◆ GOAL OF THE EXERCISE ◆
Please report every line of the records below that contains the word "will", copying each such line in full.
BEGIN GIVEN INFORMATION
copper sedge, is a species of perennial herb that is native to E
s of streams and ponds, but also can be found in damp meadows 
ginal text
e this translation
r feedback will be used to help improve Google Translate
END GIVEN INFORMATION
BEGIN GIVEN INFORMATION
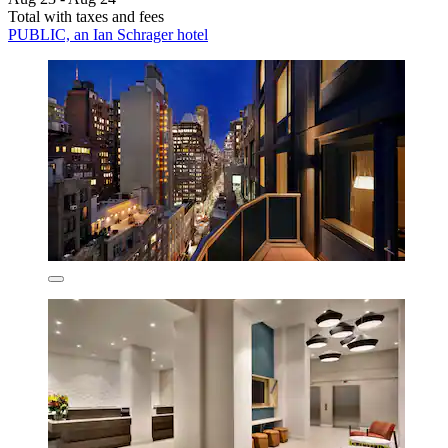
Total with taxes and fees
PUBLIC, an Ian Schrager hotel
END GIVEN INFORMATION
◆ TASK RESPONSE ◆
r feedback will be used to help improve Google Translate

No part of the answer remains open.